The Republic of T has a new address and a picture of George trying to shove his way past Bill Clinton, at the opening of Clinton’s library, in a childish bid to be the first through the door. T. also links to a piece by Sidney Blumenthal about George’s and Karl’s behaviour at the event that reads like fiction.
Rove’s comment, especially:
Offstage, beforehand, Rove and Bush had had their library tours. According to two eyewitnesses, Rove had shown keen interest in everything he saw, and asked questions, including about costs, obviously thinking about a future George W Bush library and legacy. “You’re not such a scary guy,” joked his guide. “Yes, I am,” Rove replied. Walking away, he muttered deliberately and loudly: “I change constitutions, I put churches in schools …” Thus he identified himself as more than the ruthless campaign tactician; he was also the invisible hand of power, pervasive and expansive, designing to alter the fundamental American compact.
Another piece sure to make it into a realist’s time capsule on the reign of George II:
Why `Weenie’ may start with a capital Dubya
SLINGER
The President of The World is not President of The World for Life, at least not yet. But is he a weenie?
What evidence is there of Dubya’s weenieness, apart from him chickening out when it came to going up against the filthy Commies in the skies over the Rio Grande during the unpleasantness in Vietnam?
He was afraid to speak to real, live U.S. voters except in situations where everybody had been required to sign a loyalty oath.
He was afraid to speak to the British Parliament.
The thought of being anywhere near Parliament in Ottawa has scared him speechless.
Every American who heckled him during the election campaign got arrested. But in satellite nations like the United Kingdom, not to mention rogue countries like Canada, it’s out of his hands. Anybody could holler anything when he’s here next week and get off scot free. This makes him very, very anxious.
In Santiago he did wade into a mob of Chilean security goons to rescue his bodyguard, but while this made him look brave, it was provoked by his fear of not having somebody at his side to protect him against evildoers. At times like that, said his press secretary, he can be “a hands-on kind of guy.”
According to David Brooks, the neocon columnist, “he’s a towel-snapping kind of guy” too. And if there’s one thing we know about guys who are towel-snapping guys, it’s that the thing they fear most is having mice nibble on their machismo.

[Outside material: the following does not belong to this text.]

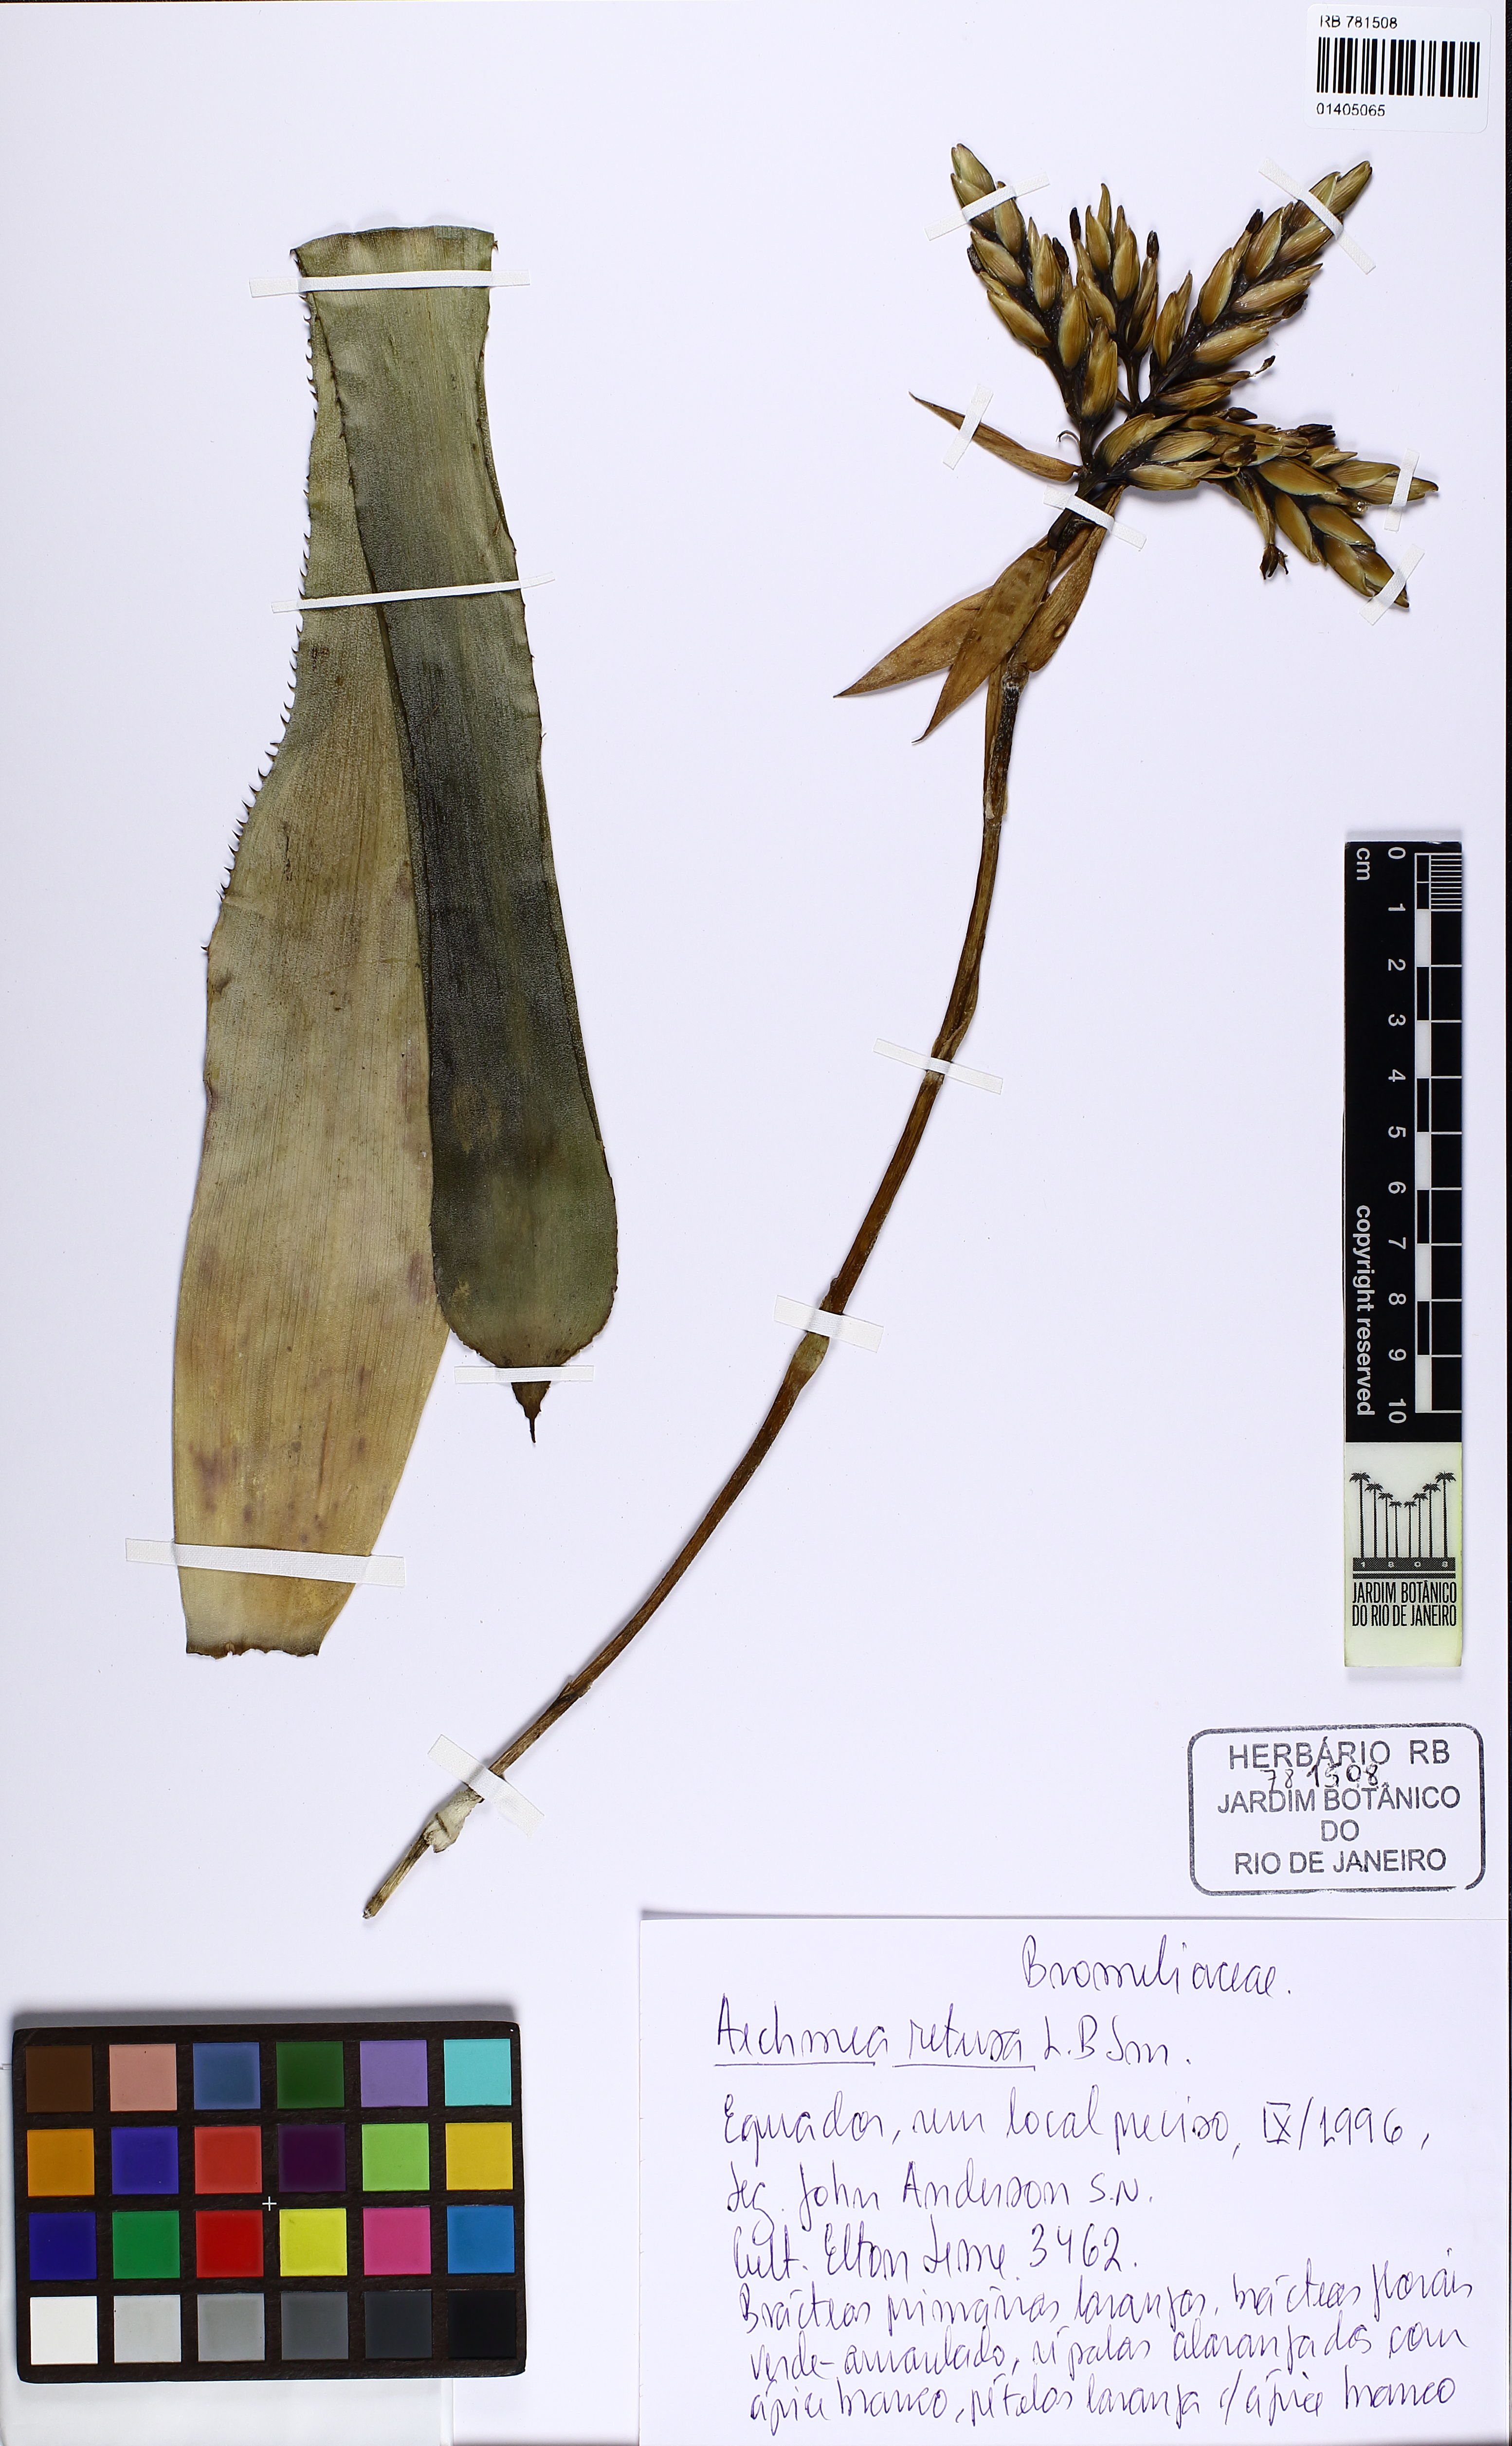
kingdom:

In other words, Dubya’s a sensitive kind of guy. If he were subjected to the type of verbal barrage that the owner of the Hamilton Tiger Cats wishes his team’s fans would stop firing at the Argonauts, think what might happen.
“Do I suck?”
“You don’t, sir, believe me,” his press secretary would say. “Look how brave you were in Colombia when they had exactly the same number of troops in the street to protect you as you invaded Falluja with. Look how brave you were when you congratulated your friend Vladimir Putin for his election victory in Ukraine. Ukraine is a democracy, you said, so if 110 per cent of the voters cast ballots, the people have truly spoken.”
“What if I suck?”
You see? Heckling could plant a seed of doubt.
The last thing Canadians need when we’re hanging by a thread so slender that the President of The World isn’t completely sure we’re on his side, is for him to develop even more doubts about us.
We should bear the bigger picture in mind, too. Since he has doubts about almost everybody else in the world, shouldn’t we do something to ease those?
We have to help Dubya get over his weenieness.
The trick will be to entice him into the Commons.
“Won’t that vulgar woman be there?” (Comic relief: Did you hear about the George W. Bush doll? You wind it up and Carolyn Parrish steps on it.)
“Oh, no, sir. The Canadians fitted her with a cement bathing suit and took her swimming in the Ottawa River. As a gesture of goodwill.”
“Really? Maybe they’re not such evil folks after all.”
Then, once he’s in there, the minute he starts to speak, everybody jumps up and starts yelling at him. His bodyguard draws his gun. Dubya is about to order him to shoot the varmints, when his press secretary says, “Sir, wait! Listen to what they’re yelling.”
And Dubya listens. And what they’re yelling is, “You the man!” Every last one of them, the MPs, the opposition leaders, the Prime Minister. “You the man!”
“They think I’m the man!” He is awed, and shocked, but in the nicest possible way.
“Yes, sir. Isn’t that nice?”
“It’s real nice.” A tear forms in Dubya’s eye. “Maybe I don’t suck after all.”
We’ll have made the world a nicer place.
There is one problem.
Parliament does represent a country that is composed of an embarrassingly consequential number of what Dubya regards as “cheese-eating surrender monkeys.”
He can’t quite tell the difference between the gallant Royal 22nd Regiment that has just returned from making Afghanistan safe for opium growers, and Les Voltigeurs de Les Tirailleurs de la Force de la Frappé de Gaulle who have stayed snug at home in gay Paree eating snails gratinée.
“They eat snails, too?” he asks. “Geez, even using them to catch fish would make me nauseous.”
We’ve still got a couple of days. Let me work on this.